● Instructions for the task
Scan the listing beneath this sentence. Report each line with the word "linejoin".
=== Material to process ===
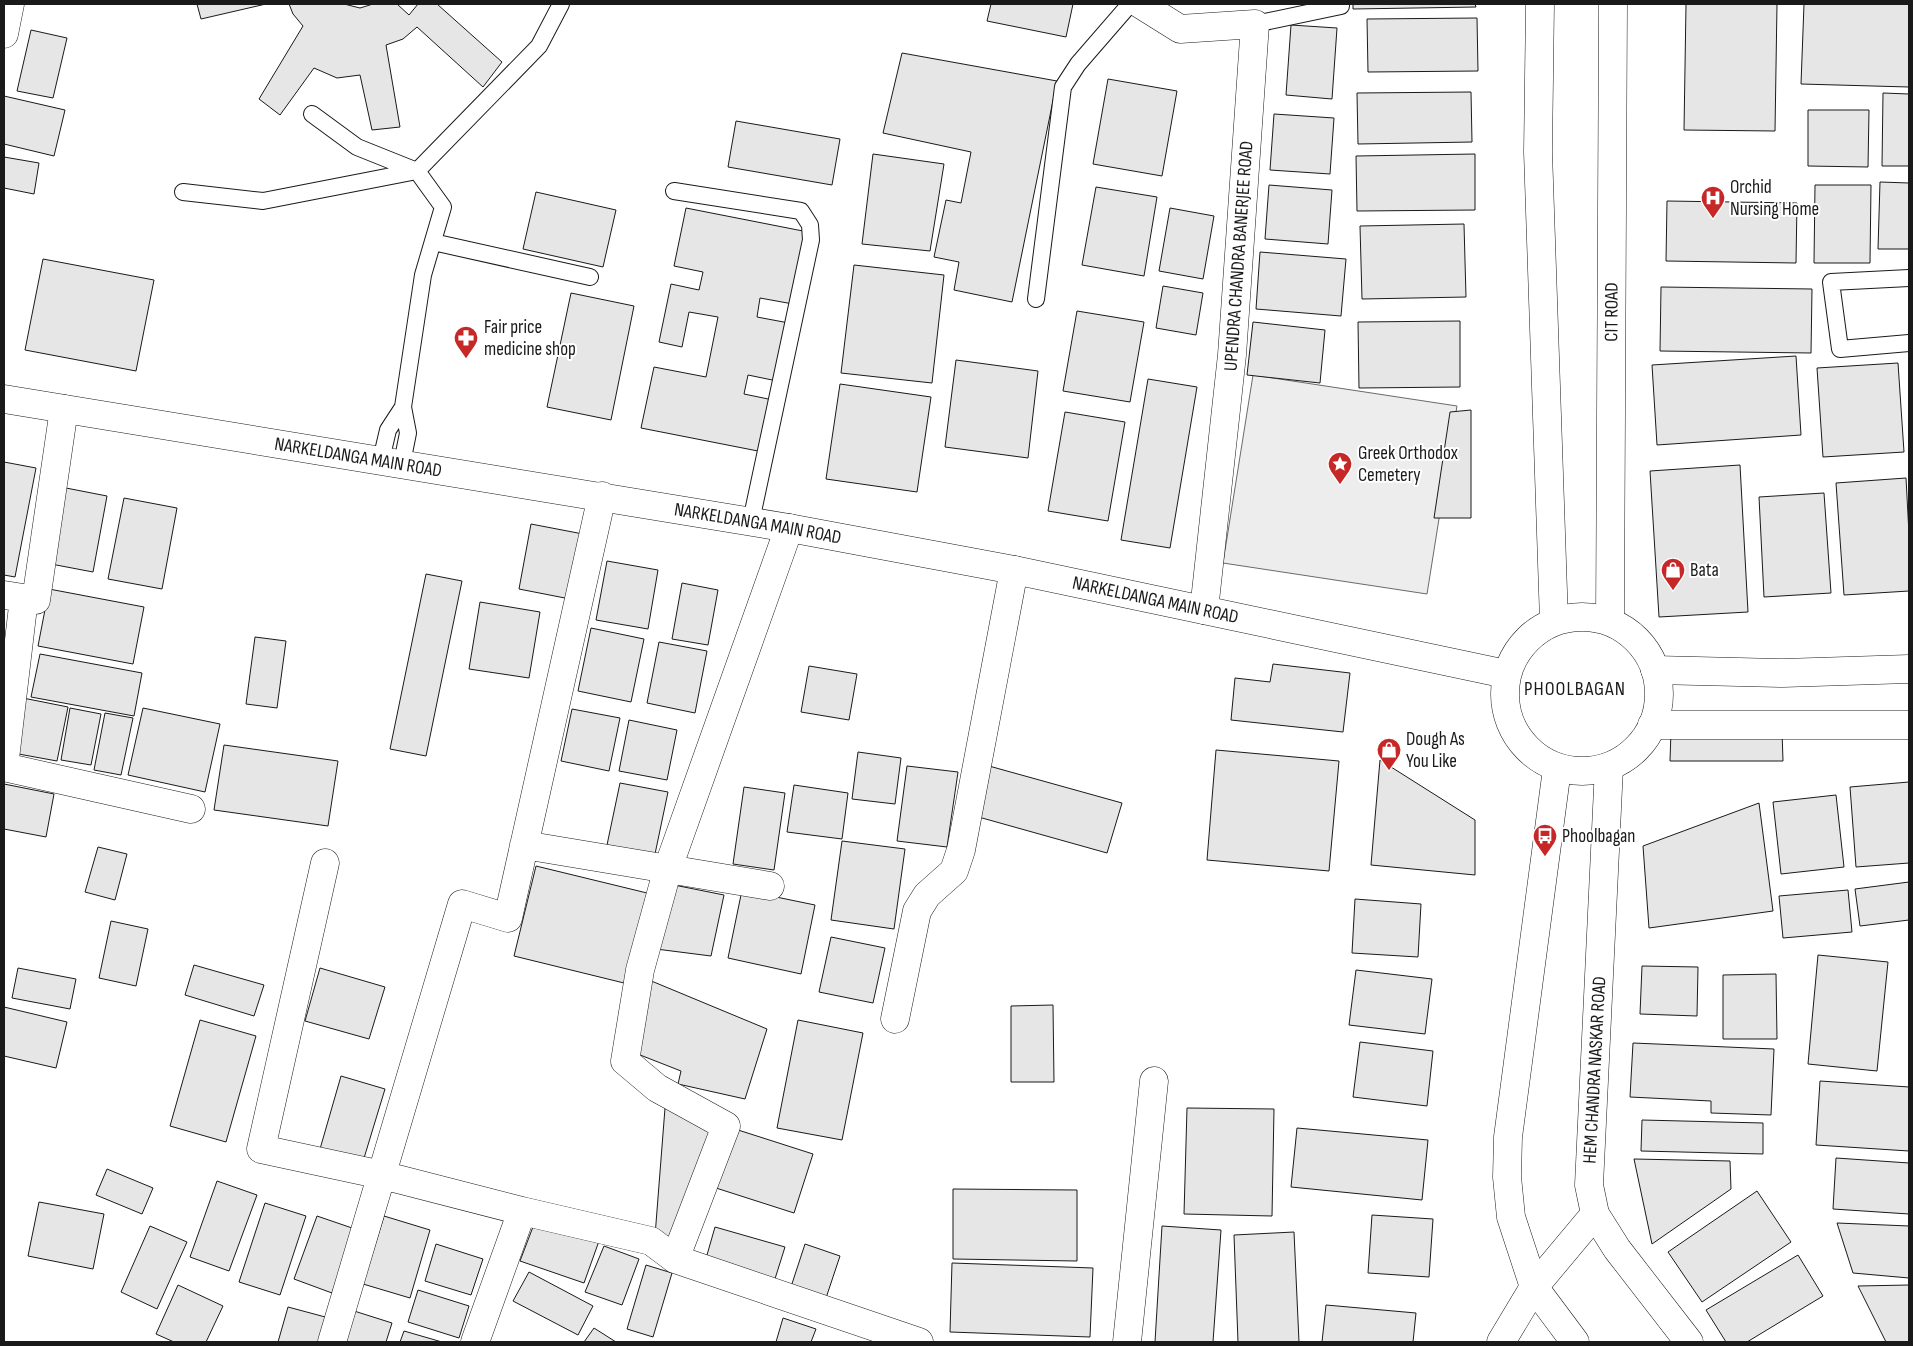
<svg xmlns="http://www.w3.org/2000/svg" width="1913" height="1346" font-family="'Sofia Sans Condensed',sans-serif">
<rect width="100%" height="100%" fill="#fff"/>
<!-- built -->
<path fill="#ededed" stroke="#6a6a6a" d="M1253,375L1457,406L1427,594L1223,563Z"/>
<!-- building -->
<path fill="#e6e6e6" stroke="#1a1a1a" d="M197,4H266L201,19Z
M289,4H344L360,8L373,4H397L409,15L418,4H437L502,62L483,87L417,27L403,39L386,45L400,127L372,130L360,75L337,78L314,68L280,115L259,99L303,26L293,14Z
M991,4H1073L1066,37L987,21Z
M1353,4H1475L1476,7L1353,9Z
M1686,4H1777L1775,131L1684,130Z
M1804,4H1909V87L1801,84Z
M1477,18L1478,71L1368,72L1367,19Z
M1291,25L1337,28L1332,99L1286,95Z
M31,30L67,38L53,98L17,91Z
M902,53L1057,81L1012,302L954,290L959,262L934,257L946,200L961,203L971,152L883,133Z
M1108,79L1177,91L1162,176L1093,164Z
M1471,92L1472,142L1358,144L1357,93Z
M1883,93L1909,94V166H1882Z
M4,96L65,110L54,156L4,144Z
M1808,110H1869L1868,167L1808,166Z
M1274,114L1334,118L1330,174L1270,170Z
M736,121L840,139L832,185L728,167Z
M873,154L944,164L930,251L862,244Z
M1475,154V210L1357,211L1356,156Z
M4,157L39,163L34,194L4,188Z
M1880,182L1909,183V249H1878Z
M1269,185L1332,190L1328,244L1265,239Z
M1815,185H1871L1870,263H1814Z
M1096,187L1157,197L1144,276L1082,265Z
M536,192L616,210L603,267L523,249Z
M1667,201L1797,203L1796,263L1666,261Z
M686,208L808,232L793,304L760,298L757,317L789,323L777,381L748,375L744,394L773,400L763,452L641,428L654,367L706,377L718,317L689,312L682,347L659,342L671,284L699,290L703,272L674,266Z
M1170,208L1214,216L1203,279L1159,271Z
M1464,224L1466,297L1362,299L1360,226Z
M1260,252L1346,259L1341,316L1256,309Z
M43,259L154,280L136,371L25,350Z
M854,265L944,275L932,383L841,373Z
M1163,286L1203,293L1196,335L1156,328Z
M1661,287L1812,289L1811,353L1660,351Z
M571,293L634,306L611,420L547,407Z
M1077,311L1144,322L1130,402L1063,391Z
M1460,321V387L1359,388L1358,322Z
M1253,322L1325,330L1320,383L1247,375Z
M1796,356L1801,435L1657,445L1652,365Z
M956,360L1038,371L1028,458L945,447Z
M1898,363L1904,452L1823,457L1817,368Z
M1148,379L1197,387L1170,548L1121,540Z
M840,384L931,397L917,492L826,479Z
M1471,410V518H1434L1450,412Z
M1065,412L1125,422L1108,521L1048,511Z
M4,462L36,468L15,577L4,575Z
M1740,465L1748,612L1659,617L1650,471Z
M1906,478L1909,534V591L1844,595L1836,483Z
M66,488L107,496L93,572L51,564Z
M1824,493L1831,593L1764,597L1759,497Z
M124,498L177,508L162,589L108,579Z
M531,524L583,534L570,599L519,589Z
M607,561L658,570L648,629L596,620Z
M426,574L462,581L426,756L390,749Z
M682,583L718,590L708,645L672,639Z
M49,589L144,607L133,664L38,646Z
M480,602L540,612L529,678L469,669Z
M591,628L644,639L631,702L578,691Z
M255,637L286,641L277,708L246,704Z
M659,642L707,651L695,713L647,703Z
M40,654L142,673L134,716L31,697Z
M1273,664L1350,673L1343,732L1231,720L1235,678L1270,682Z
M809,666L857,674L849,720L801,712Z
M23,698L68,707L57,761L13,753Z
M70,708L101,714L91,765L61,760Z
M143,708L220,724L205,792L128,775Z
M572,709L620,718L609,771L561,761Z
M105,713L133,718L121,775L94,770Z
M629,720L677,730L667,780L619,771Z
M1671,731H1782L1783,761H1670Z
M224,745L338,761L328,826L214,810Z
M1216,750L1339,761L1329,871L1207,860Z
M858,752L901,758L895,804L852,799Z
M1380,760L1475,820V875L1371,865Z
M907,766L958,772L947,847L897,841Z
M989,766L1122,803L1107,853L975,816Z
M1909,782V863L1856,867L1850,787Z
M620,783L668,792L655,854L607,845Z
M4,784L54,794L46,837L4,829Z
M794,785L848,793L842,839L787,832Z
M744,787L785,793L774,870L733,864Z
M1836,795L1844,867L1781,874L1773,802Z
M1759,803L1773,911L1649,928L1643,846Z
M842,841L905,849L894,929L831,920Z
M98,847L127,854L115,900L85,892Z
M536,866L647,893L624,983L514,956Z
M1909,882V920L1860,926L1855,889Z
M669,884L724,895L711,956L656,949Z
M742,890L815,905L801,974L728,958Z
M1848,890L1852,932L1783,938L1779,896Z
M1355,899L1421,904L1418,957L1352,953Z
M111,921L148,929L136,986L99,978Z
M831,937L885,948L873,1003L819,992Z
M1818,955L1888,962L1877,1071L1808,1064Z
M194,965L264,985L254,1016L185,995Z
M1642,966L1698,967L1697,1016L1640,1014Z
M18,968L76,979L70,1009L12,998Z
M320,968L385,987L369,1039L305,1021Z
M1356,970L1432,979L1425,1034L1349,1025Z
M1776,974L1777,1039H1723V975Z
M649,980L767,1029L745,1099L678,1084L681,1071L635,1053Z
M1053,1005L1054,1082H1011V1006Z
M4,1007L67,1022L56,1068L4,1056Z
M200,1020L256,1036L226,1142L170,1126Z
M798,1020L863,1033L842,1140L777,1128Z
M1360,1042L1433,1051L1427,1106L1353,1097Z
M1633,1043L1774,1049L1771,1115L1711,1113V1101L1630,1097Z
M341,1076L385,1089L361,1168L318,1156Z
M1820,1081L1909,1087V1151L1816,1145Z
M665,1108L719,1126L673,1242L655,1236Z
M1187,1108L1274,1109L1272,1216L1184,1214Z
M1642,1120L1763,1123V1154L1641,1151Z
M1297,1128L1428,1140L1422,1200L1291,1187Z
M735,1129L813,1154L794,1213L716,1188Z
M1836,1158L1909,1163V1214L1833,1209Z
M1634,1159L1730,1161L1731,1189L1652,1244Z
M107,1169L153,1188L142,1214L96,1195Z
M217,1181L257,1195L229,1271L190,1257Z
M953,1189L1077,1190V1261L953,1259Z
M1757,1191L1791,1242L1702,1302L1668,1252Z
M39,1202L104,1214L93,1269L28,1256Z
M265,1203L306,1216L280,1295L239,1282Z
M1372,1215L1433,1219L1429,1277L1368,1273Z
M317,1216L355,1229L332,1293L294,1279Z
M384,1216L430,1230L410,1298L363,1284Z
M536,1219L599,1241L584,1283L520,1261Z
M1837,1223L1909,1226V1278L1853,1273Z
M150,1226L187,1242L157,1309L121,1292Z
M1162,1226L1221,1230L1213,1342H1155Z
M715,1227L785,1247L774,1282L705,1262Z
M1294,1232L1299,1342H1238L1234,1235Z
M436,1244L483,1259L471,1295L425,1281Z
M805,1244L840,1256L823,1307L788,1296Z
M604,1246L639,1259L622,1305L585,1292Z
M1798,1255L1823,1296L1747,1342H1726L1706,1310Z
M952,1263L1093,1268L1090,1337L950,1332Z
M646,1265L672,1273L653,1337L627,1329Z
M529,1272L593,1306L578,1335L513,1301Z
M178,1285L223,1306L206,1342H174L156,1334Z
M1909,1285V1342H1886L1858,1286Z
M418,1290L469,1306L459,1338L408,1322Z
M1326,1305L1416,1313L1413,1342H1322Z
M288,1307L329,1318L322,1342H278Z
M351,1310L392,1323L386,1342H341Z
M783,1318L816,1329L811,1342H776Z
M594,1328L616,1342H584Z
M404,1331L442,1342H400Z"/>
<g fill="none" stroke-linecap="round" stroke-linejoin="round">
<defs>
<path id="lane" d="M1255,24L1341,6V4
M312,114L357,147L417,171L443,207L423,275L403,407L408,433L402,463
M674,191L801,211L810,225L811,240L751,521
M183,192L263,201L417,171L539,46L561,4
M433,242L590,277
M1909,278L1831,282L1840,349L1909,343
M1036,299L1063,87L1078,64L1130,4
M381,460L388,430L403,407"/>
<path id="street" d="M1140,4L1180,29L1255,24L1232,355L1204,610
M4,34L10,4
M4,595L36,600L64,409
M24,598L4,767L191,809
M524,845L770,886
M325,863L261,1149L382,1175L522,1211L651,1241L675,1259L919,1342
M895,1019L917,911L927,895L954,871L961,850L1014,570
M675,1259L726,1126L657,1088L625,1061L640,970L668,868L789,528
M332,1342L462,904L508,918L602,496
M475,1342L522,1211
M1127,1342L1154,1081"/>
<g id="secondary">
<path id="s1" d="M4,399L789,528L1014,570L1506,674"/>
<circle cx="1582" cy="694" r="77"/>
<path d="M1655,670L1783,673L1909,669"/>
<path d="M1652,725H1909"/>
<path d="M1609,767L1589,1185L1595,1214L1617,1249L1689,1342"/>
<path d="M1557,769L1508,1137L1507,1177L1511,1217L1534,1287L1575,1342"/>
<path d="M1501,1342L1534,1287L1595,1214"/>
</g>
<g id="primary">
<path d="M1540,4L1538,152L1554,621"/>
<path id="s2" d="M1610,621L1613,4"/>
</g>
</defs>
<!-- lane casing -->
<use href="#lane" stroke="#1a1a1a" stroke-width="18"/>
<!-- street casing -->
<use href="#street" stroke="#1a1a1a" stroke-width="29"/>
<!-- secondary casing -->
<use href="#secondary" stroke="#1a1a1a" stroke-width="29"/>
<!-- primary casing -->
<use href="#primary" stroke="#1a1a1a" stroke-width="29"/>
<!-- lane -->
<use href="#lane" stroke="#fff" stroke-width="16"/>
<!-- street -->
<use href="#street" stroke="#fff" stroke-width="28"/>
<!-- secondary -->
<use href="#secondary" stroke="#fff" stroke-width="28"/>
<!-- primary -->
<use href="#primary" stroke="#fff" stroke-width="28"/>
</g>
<!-- icons -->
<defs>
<symbol id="hospital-pin" viewBox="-11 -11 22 30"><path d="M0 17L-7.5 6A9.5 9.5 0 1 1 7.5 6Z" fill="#c62828" stroke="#fff"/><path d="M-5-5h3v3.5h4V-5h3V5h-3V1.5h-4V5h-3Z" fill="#fff"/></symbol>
<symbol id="pharmacy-pin" viewBox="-11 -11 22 30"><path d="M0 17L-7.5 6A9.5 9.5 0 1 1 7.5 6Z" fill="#c62828" stroke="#fff"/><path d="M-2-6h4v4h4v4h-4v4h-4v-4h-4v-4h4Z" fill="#fff"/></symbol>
<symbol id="sight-pin" viewBox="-11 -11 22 30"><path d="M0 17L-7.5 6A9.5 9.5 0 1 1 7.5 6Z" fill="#c62828" stroke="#fff"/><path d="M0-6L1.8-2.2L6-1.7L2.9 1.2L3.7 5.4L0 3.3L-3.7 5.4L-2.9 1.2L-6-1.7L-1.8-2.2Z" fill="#fff"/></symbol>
<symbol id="shop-pin" viewBox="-11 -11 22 30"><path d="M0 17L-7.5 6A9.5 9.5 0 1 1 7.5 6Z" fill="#c62828" stroke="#fff"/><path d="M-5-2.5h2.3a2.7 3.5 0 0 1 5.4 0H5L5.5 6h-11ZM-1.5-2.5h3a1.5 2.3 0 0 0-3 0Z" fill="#fff"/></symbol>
<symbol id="bus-pin" viewBox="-11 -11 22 30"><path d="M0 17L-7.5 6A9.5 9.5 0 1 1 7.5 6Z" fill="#c62828" stroke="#fff"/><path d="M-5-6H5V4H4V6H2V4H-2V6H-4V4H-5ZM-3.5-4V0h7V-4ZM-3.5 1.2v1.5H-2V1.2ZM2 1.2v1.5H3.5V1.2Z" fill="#fff"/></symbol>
</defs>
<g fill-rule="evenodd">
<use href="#hospital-pin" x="1699" y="184" width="28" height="38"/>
<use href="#pharmacy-pin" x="452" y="324" width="28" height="38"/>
<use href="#sight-pin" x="1326" y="450" width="28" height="38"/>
<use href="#shop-pin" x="1659" y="556" width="28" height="38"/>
<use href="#shop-pin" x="1375" y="736" width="28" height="38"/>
<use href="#bus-pin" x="1531" y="822" width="28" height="38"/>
</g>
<g text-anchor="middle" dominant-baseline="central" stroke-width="4" stroke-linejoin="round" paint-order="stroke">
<!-- poi labels -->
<g font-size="19" fill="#1a1a1a" stroke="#fff" text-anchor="start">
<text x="1730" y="187">Orchid<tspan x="1730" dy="22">Nursing Home</tspan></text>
<text x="484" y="327">Fair price<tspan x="484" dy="22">medicine shop</tspan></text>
<text x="1358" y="453">Greek Orthodox<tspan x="1358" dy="22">Cemetery</tspan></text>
<text x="1690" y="570">Bata</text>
<text x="1406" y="739">Dough As<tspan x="1406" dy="22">You Like</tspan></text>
<text x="1562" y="836">Phoolbagan</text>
</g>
<!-- street labels -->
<g font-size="19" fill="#1a1a1a" stroke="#fff">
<text transform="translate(1239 256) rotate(-86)">UPENDRA CHANDRA BANERJEE ROAD</text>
<text stroke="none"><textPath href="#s2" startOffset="309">CIT ROAD</textPath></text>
<text stroke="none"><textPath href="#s1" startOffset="359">NARKELDANGA MAIN ROAD</textPath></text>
<text stroke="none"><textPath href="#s1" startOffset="764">NARKELDANGA MAIN ROAD</textPath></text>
<text stroke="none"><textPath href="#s1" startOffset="1169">NARKELDANGA MAIN ROAD</textPath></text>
<text transform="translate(1595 1070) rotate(-87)">HEM CHANDRA NASKAR ROAD</text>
</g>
<!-- neighbourhood labels -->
<g font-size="20" letter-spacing="1" fill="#1a1a1a" stroke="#fff">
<text x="1575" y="689">PHOOLBAGAN</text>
</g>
</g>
<!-- border -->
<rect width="1913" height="1346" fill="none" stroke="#1a1a1a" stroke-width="10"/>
</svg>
===
● Result of the exercise
<g fill="none" stroke-linecap="round" stroke-linejoin="round">
<g text-anchor="middle" dominant-baseline="central" stroke-width="4" stroke-linejoin="round" paint-order="stroke">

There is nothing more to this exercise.